I managed to use scoped_array macro in many places in Compiler1. In many cases prior to this ust::vector was used, which was wasteful because the number of elements was very small (typically 1-10) and memory allocation required by std::vector wasn’t cheap. But with scoped_array no heap allocation usually happens, which noticeable improves result performance.

Because of heap fallback there is (almost) no stack overflow danger, which is typical for C99 variable-length arrays, which use only stack allocation regardless of array size.
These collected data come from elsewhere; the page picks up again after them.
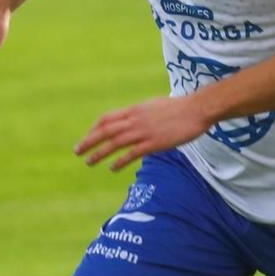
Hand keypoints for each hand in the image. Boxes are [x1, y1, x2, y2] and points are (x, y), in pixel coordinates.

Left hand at [74, 94, 210, 170]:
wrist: (197, 110)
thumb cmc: (179, 109)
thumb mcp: (154, 107)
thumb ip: (141, 114)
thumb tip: (134, 120)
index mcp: (134, 110)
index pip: (106, 119)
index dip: (94, 129)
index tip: (87, 138)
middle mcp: (135, 120)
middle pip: (105, 131)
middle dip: (89, 141)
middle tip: (77, 151)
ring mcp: (144, 132)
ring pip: (115, 143)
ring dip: (99, 153)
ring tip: (89, 162)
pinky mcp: (154, 143)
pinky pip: (132, 153)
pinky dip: (119, 161)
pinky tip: (112, 168)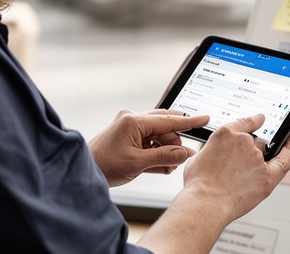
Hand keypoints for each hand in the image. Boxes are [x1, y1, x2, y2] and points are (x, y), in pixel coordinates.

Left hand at [88, 109, 208, 186]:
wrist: (84, 171)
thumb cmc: (104, 166)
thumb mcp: (138, 164)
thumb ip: (164, 157)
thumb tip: (185, 153)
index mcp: (133, 121)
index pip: (168, 120)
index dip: (189, 121)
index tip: (205, 118)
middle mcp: (132, 120)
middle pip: (165, 127)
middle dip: (173, 144)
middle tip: (175, 162)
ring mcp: (129, 128)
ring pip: (158, 136)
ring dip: (165, 151)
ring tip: (164, 168)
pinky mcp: (128, 137)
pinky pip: (150, 142)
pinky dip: (156, 153)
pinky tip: (159, 167)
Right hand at [181, 113, 289, 220]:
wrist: (205, 203)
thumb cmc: (199, 185)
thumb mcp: (199, 156)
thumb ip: (215, 150)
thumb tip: (221, 154)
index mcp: (225, 133)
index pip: (246, 122)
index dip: (254, 122)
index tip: (260, 120)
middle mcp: (244, 141)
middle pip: (254, 141)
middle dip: (248, 152)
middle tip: (235, 168)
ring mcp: (256, 157)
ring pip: (264, 154)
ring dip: (258, 161)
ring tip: (241, 178)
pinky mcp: (266, 175)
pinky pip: (285, 159)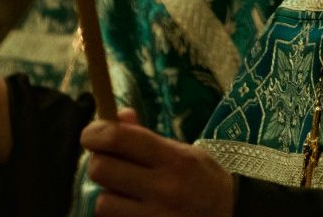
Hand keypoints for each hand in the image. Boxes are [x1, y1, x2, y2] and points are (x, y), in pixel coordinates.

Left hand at [81, 108, 233, 216]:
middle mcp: (164, 189)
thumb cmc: (203, 179)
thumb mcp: (182, 151)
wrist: (231, 216)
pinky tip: (131, 208)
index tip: (92, 134)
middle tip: (109, 162)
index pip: (118, 138)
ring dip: (108, 195)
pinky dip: (117, 214)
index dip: (95, 133)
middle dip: (100, 162)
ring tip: (124, 192)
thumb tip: (117, 116)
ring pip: (103, 203)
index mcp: (173, 159)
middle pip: (102, 169)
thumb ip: (146, 136)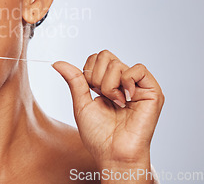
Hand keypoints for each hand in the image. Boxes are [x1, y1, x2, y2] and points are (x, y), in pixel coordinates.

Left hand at [52, 50, 163, 166]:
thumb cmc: (99, 135)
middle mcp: (124, 82)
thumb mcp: (81, 103)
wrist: (113, 154)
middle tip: (104, 99)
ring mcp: (138, 86)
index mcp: (109, 83)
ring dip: (109, 86)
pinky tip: (126, 99)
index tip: (92, 93)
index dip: (88, 73)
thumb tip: (57, 62)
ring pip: (117, 64)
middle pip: (105, 56)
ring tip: (116, 103)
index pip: (96, 58)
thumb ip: (74, 80)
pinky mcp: (152, 91)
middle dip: (97, 78)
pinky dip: (126, 82)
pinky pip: (138, 69)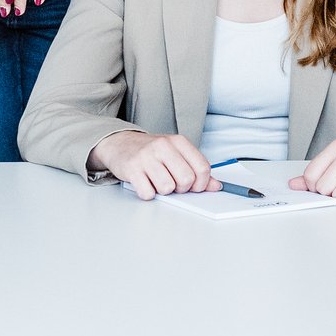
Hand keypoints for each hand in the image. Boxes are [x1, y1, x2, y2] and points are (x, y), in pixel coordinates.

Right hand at [92, 130, 220, 199]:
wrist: (119, 144)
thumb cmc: (151, 151)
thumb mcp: (176, 154)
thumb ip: (196, 169)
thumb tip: (216, 186)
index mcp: (178, 141)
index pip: (202, 168)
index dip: (201, 184)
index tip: (194, 187)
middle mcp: (163, 146)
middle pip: (186, 180)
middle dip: (182, 189)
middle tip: (173, 184)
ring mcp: (146, 157)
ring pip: (167, 188)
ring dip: (163, 191)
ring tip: (157, 181)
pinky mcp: (132, 169)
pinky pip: (148, 193)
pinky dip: (148, 193)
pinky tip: (145, 183)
Unfortunately result machine code generated by the LLVM backend is slightly unoptimal. If at least one dynamic alloca instruction is used in a function, LLVM emits stack saving and restoring instructions in the function prologue/epilogue. This is suboptimal, since llvm.stacksave and llvm.stackrestore intrinsics are already emited by the Ü compiler fronted, which effectively restore stack size.

For code like this:

fn nomangle Foo( size_type s )
{
	alloca i32 ptr[ s ];
	Bar( ptr );
	Baz();
	Baz();
}
fn Bar( $(i32) ptr );
fn Baz();

LLVM generates the following assembly (x86-64 target, -O2), with comments added by me:

Foo:
	pushq	%rbp
	movq	%rsp, %rbp ; Save stack pointer in prologue
	pushq	%r14
	pushq	%rbx
	leaq	(,%rdi,4), %rbx
	cmpq	$4095, %rbx
	ja	.LBB0_2
	; Stack allocation block
	movq	%rdi, %rax
	movq	%rsp, %r14 ; Save stack pointer again via llvm.stacksave
	movq	%rsp, %rdi
	leaq	15(,%rax,4), %rax
	andq	$-16, %rax
	subq	%rax, %rdi
	movq	%rdi, %rsp
	jmp	.LBB0_3
.LBB0_2:
	; Heap allocation block
	movq	%rbx, %rdi
	callq	malloc@PLT
	movq	%rax, %rdi
	movq	%rax, %r14
.LBB0_3:
	; Function body after alloca operator
	callq	_Z3BarPi@PLT
	callq	_Z3Bazv@PLT
	callq	_Z3Bazv@PLT
	cmpq	$4095, %rbx
	ja	.LBB0_5
	; Stack allocation free block
	movq	%r14, %rsp ; Restore stack pointer via llvm.stackrestore
	jmp	.LBB0_6
.LBB0_5:
	; Heap allocation free block
	movq	%r14, %rdi
	callq	free@PLT
.LBB0_6:
	leaq	-16(%rbp), %rsp ; Restore stack pointer in epilogue
	popq	%rbx
	popq	%r14
	popq	%rbp
	retq

But even with such slightly suboptimal code (2 more instructions than needed) it’s still better to use stack allocations compared to unconditional heap usage.